■ Direction: Write out the part of the Hartman v. Moore text between "Court membership" and "of the case.", inclusive.

- Supreme Court of the United States

Argued January 10, 2006 Decided April 26, 2006
- Full case name: Michael Hartman, Frank Kormann, Pierce McIntosh, Norman Robbins, and Robert Edwards v. William G. Moore, Jr.
- Docket no.: 04-1495
- Citations: 547 U.S. 250 (more) 125 S. Ct. 2977; 164 L. Ed. 2d 441; 74 U.S.L.W. 4209; 06 Cal. Daily Op. Serv. 3435; 2006 Daily Journal D.A.R. 4985; 19 Fla. L. Weekly Fed. S 164; 2006 U.S. LEXIS 3450

Case history
- Prior: Dismissed in part, Moore v. Valder, No. 91-2491 (N.D. Tex. Sept. 21, 1992); case transferred, dismissed in part, Moore v. Hartman, No. 92-2288, 1993 U.S. Dist. LEXIS 13943 (D.D.C. Sept. 24, 1993); affirmed in part, reversed sub nom. Moore v. Valder, 65 F.3d 189 (D.C. Cir. 1995); cert. denied, 519 U.S. 820 (1996); judgment for defendants in part, No. 92-2288 (D.D.C. Feb. 5, 1998); affirmed in part, reversed sub nom. Moore v. United States, 213 F.3d 705 (D.C. Cir. 2000); cert. denied sub nom. Moore v. Valder, 531 U.S. 978 (2000); motion for reconsideration denied sub nom. Moore v. Hartman, 332 F. Supp. 2d 252 (D.D.C. 2004); affirmed, 388 F.3d 871 (D.C. Cir. 2004); rehearing en banc denied, No. 03-5241, 2005 U.S. App. LEXIS 1514 (D.C. Cir. Jan. 31, 2005); cert. granted, 125 S. Ct. 2977 (2005)
- Subsequent: Moore's motion to compel testimony granted, 241 F.R.D. 59 (2007)

Holding
- A plaintiff in a retaliatory-prosecution action against federal officials must plead and show the absence of probable cause for pressing the underlying criminal charges.

Court membership
- Chief Justice John Roberts Associate Justices John P. Stevens · Antonin Scalia Anthony Kennedy · David Souter Clarence Thomas · Ruth Bader Ginsburg Stephen Breyer · Samuel Alito

Case opinions
- Majority: Souter, joined by Stevens, Scalia, Kennedy, Thomas
- Dissent: Ginsburg, joined by Breyer
- Roberts and Alito took no part in the consideration or decision of the case.

= Hartman v. Moore =

Hartman v. Moore, 547 U.S. 250 (2006), is a decision by the Supreme Court of the United States involving the pleading standard for retaliatory prosecution claims against government officials. After a successful lobbying attempt by the CEO of a manufacturing company against competing devices that the US Postal Service supported, the CEO found himself the target of an investigation by US postal inspectors and a criminal prosecution that was dismissed for lack of evidence. The CEO then filed suit against the inspectors and other government officials for seeking to prosecute him in retaliation for exercising his First Amendment rights to criticize postal policy. The Court ruled 5-2 that to prove that the prosecution was caused by a retaliatory motive, the plaintiff bringing such a claim must allege and prove that the criminal charges were brought without probable cause.

■ Supplied material:
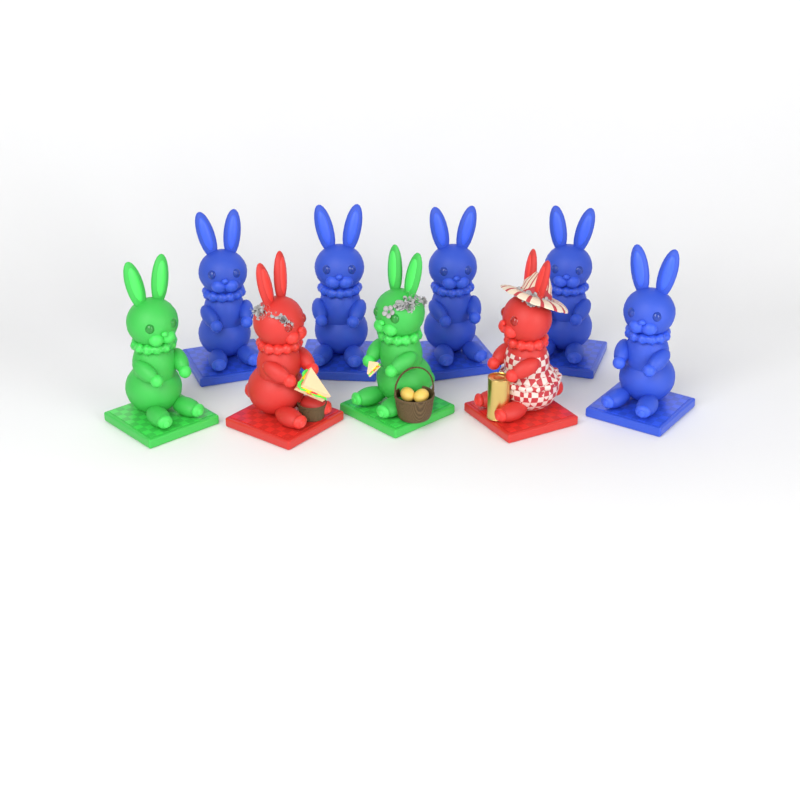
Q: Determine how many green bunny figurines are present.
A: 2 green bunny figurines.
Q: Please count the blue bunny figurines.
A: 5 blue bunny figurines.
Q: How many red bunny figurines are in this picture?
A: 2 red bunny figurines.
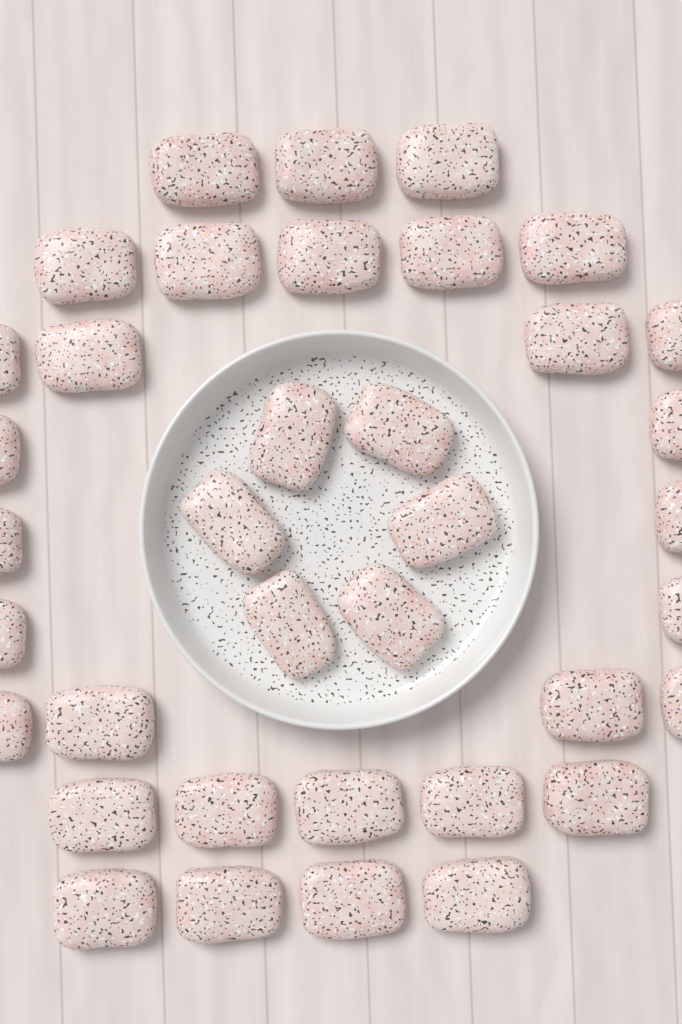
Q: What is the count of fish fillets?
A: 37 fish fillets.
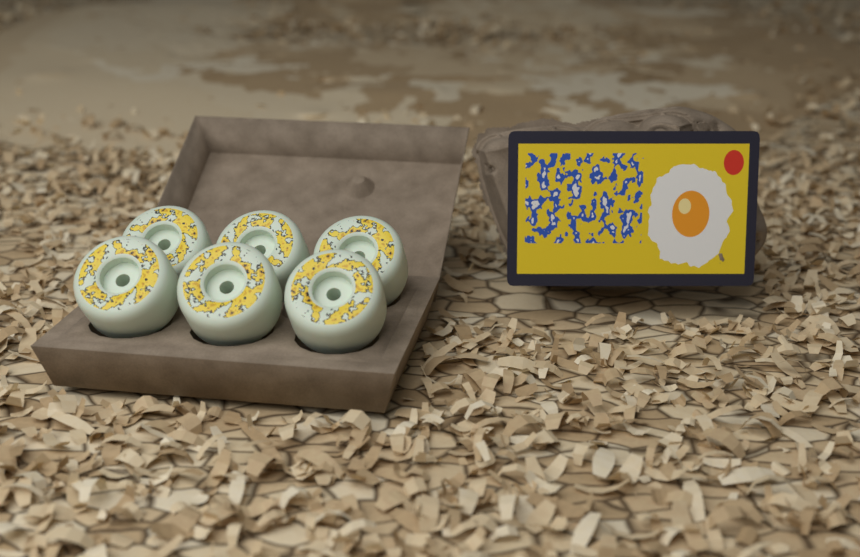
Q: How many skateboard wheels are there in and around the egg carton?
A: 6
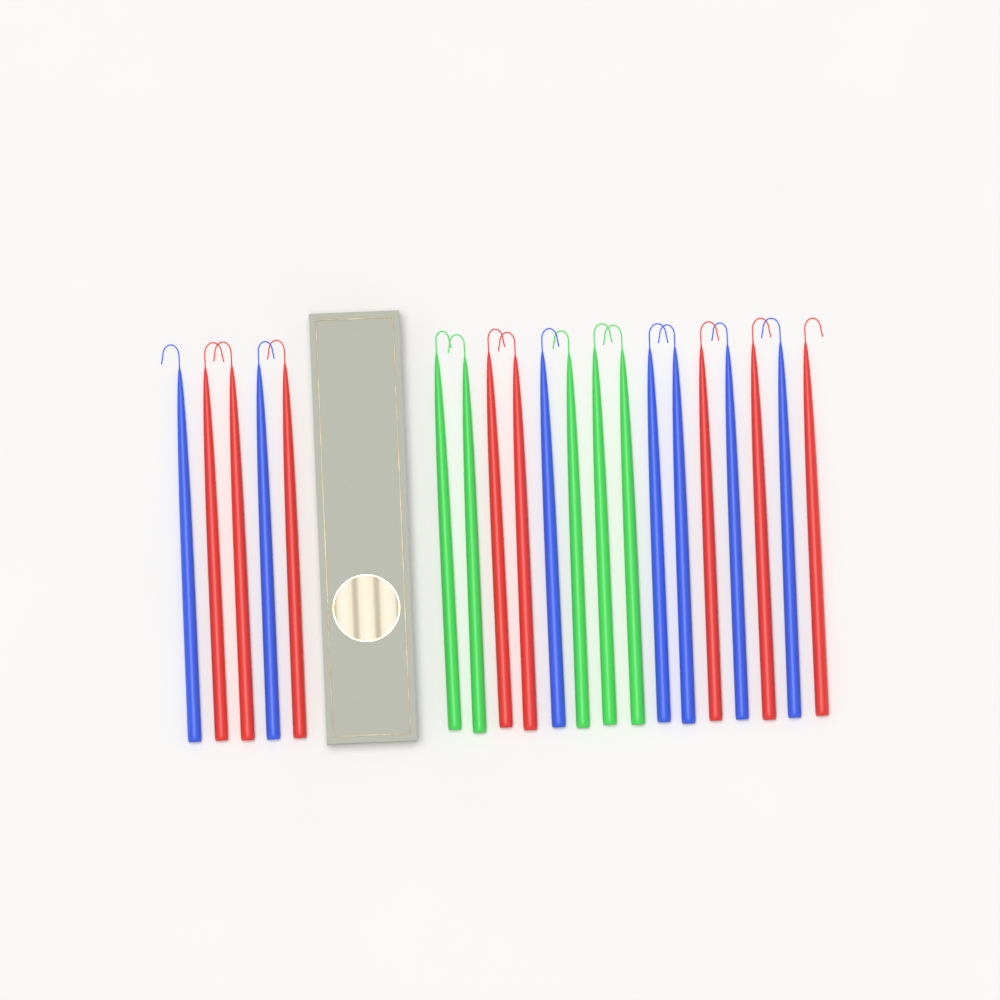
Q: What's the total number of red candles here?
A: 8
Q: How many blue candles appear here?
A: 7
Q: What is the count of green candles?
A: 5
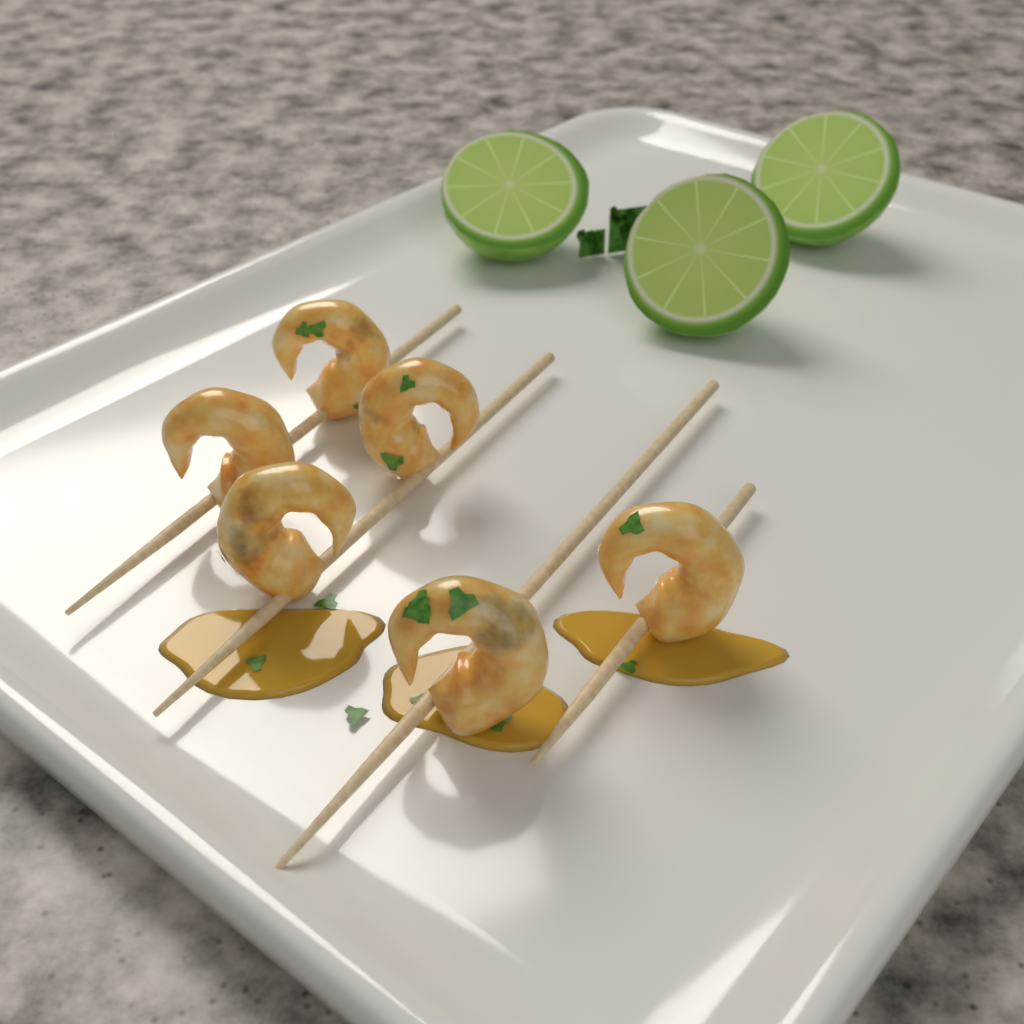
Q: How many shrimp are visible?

* * *

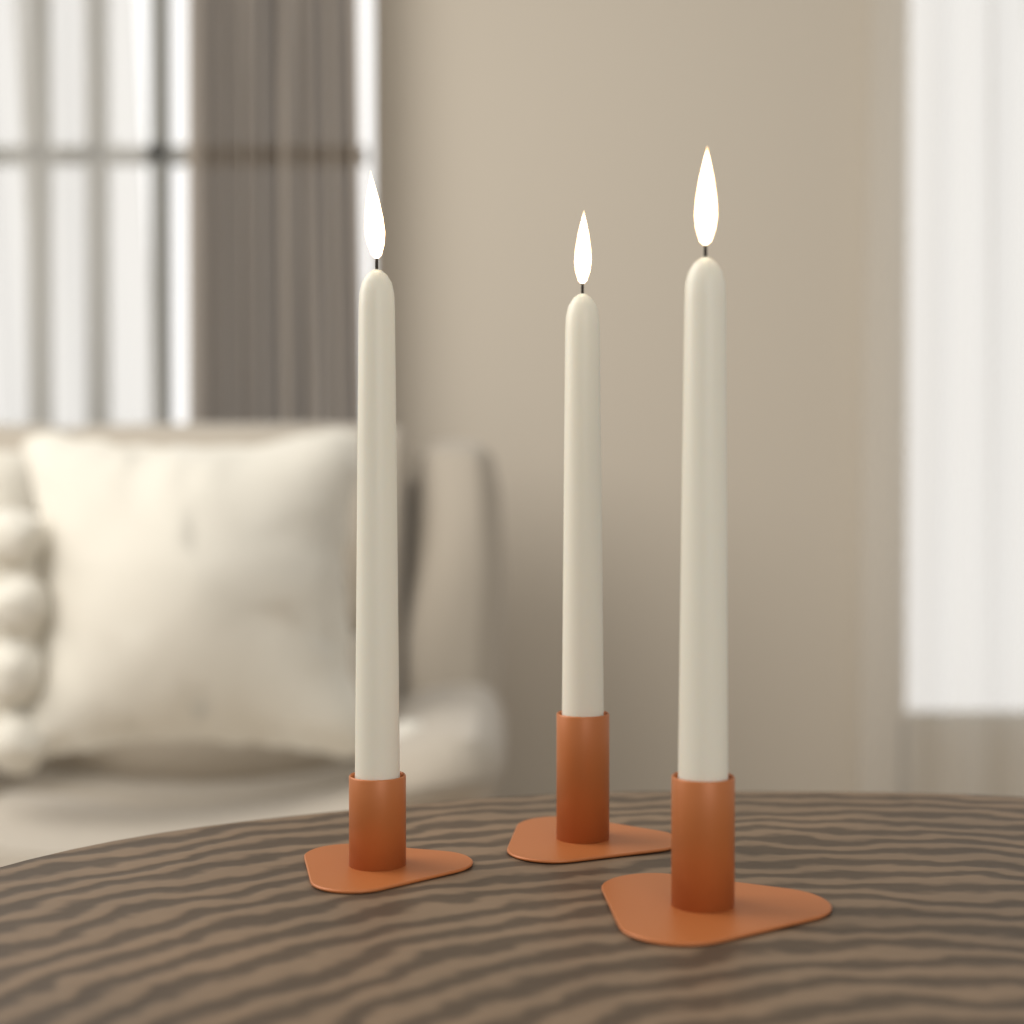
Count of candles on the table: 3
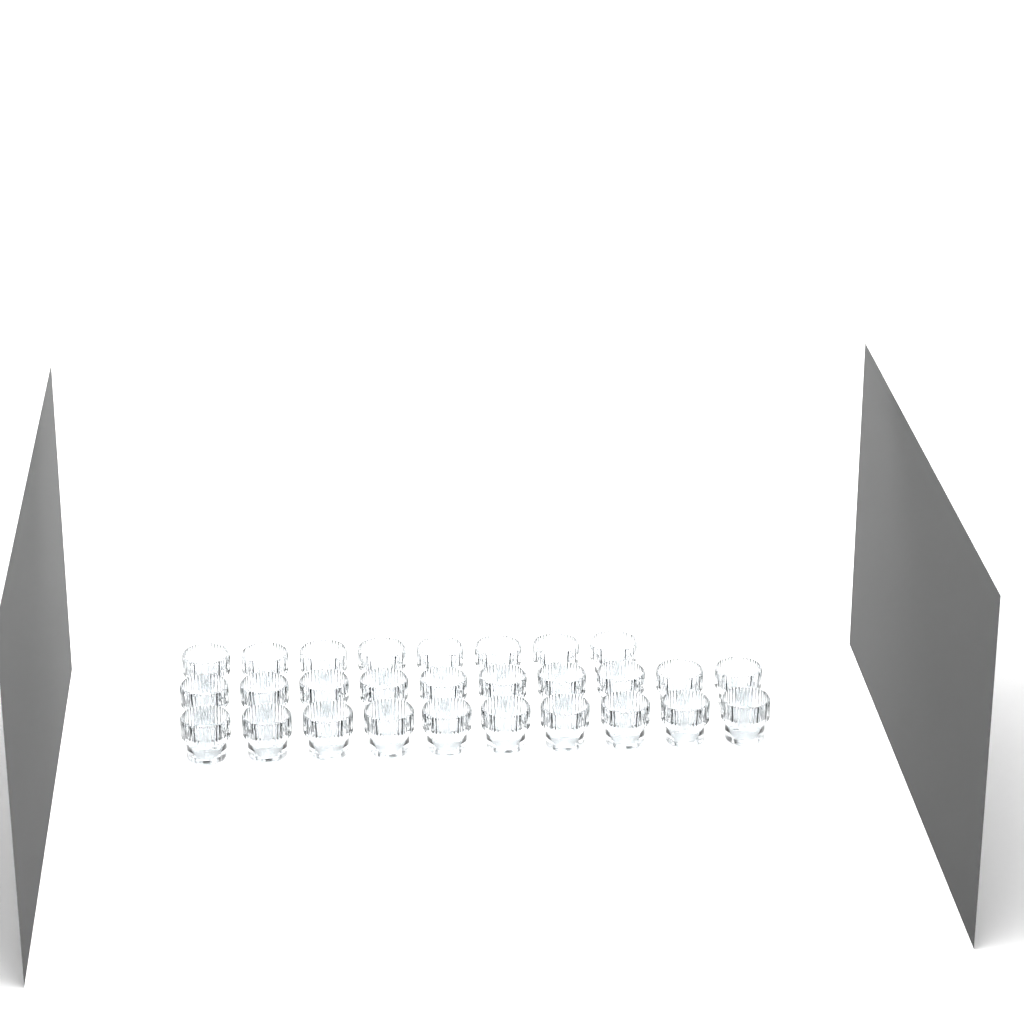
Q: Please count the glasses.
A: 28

■ Task answer:
Court membership
- Chief Justice John Roberts Associate Justices John P. Stevens · Antonin Scalia Anthony Kennedy · David Souter Clarence Thomas · Ruth Bader Ginsburg Stephen Breyer · Samuel Alito

Case opinions
- Majority: Souter, joined by Stevens, Scalia, Kennedy, Thomas
- Dissent: Ginsburg, joined by Breyer
- Roberts and Alito took no part in the consideration or decision of the case.